SUPPLIED MATERIAL:
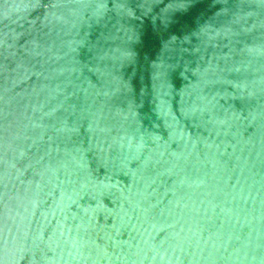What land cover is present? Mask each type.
Returning a JSON list of instances; mask_svg holds the SVG:
<instances>
[{
    "label": "water",
    "instance_id": "water-1",
    "mask_svg": "<svg viewBox=\"0 0 264 264\" xmlns=\"http://www.w3.org/2000/svg\"><path fill=\"white\" fill-rule=\"evenodd\" d=\"M0 264H264V0H0Z\"/></svg>",
    "mask_w": 264,
    "mask_h": 264
}]
</instances>
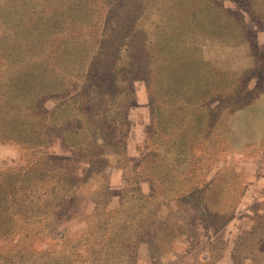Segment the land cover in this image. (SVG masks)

BRIEF: Rewrite every line of the entries above as a Markdown table with the columns "Row" and "Entry line," giving each line a row number and skipping blank lines. Leave the pictures out of the answer.

SOLUTION TO THE EXERCISE:
| Row | Entry line |
|---|---|
| 1 | What land cover is present? Mask each type. |
| 2 | Returning a JSON list of instances; mask_svg holds the SVG: |
| 3 | <instances> |
| 4 | [{ |
| 5 |     "label": "water", |
| 6 |     "instance_id": "water-1", |
| 7 |     "mask_svg": "<svg viewBox=\"0 0 264 264\" xmlns=\"http://www.w3.org/2000/svg\"><path fill=\"white\" fill-rule=\"evenodd\" d=\"M0 264H264V0H0Z\"/></svg>", |
| 8 |     "mask_w": 264, |
| 9 |     "mask_h": 264 |
| 10 | }] |
| 11 | </instances> |
| 12 | Segment the land cover in this image. (SVG masks) |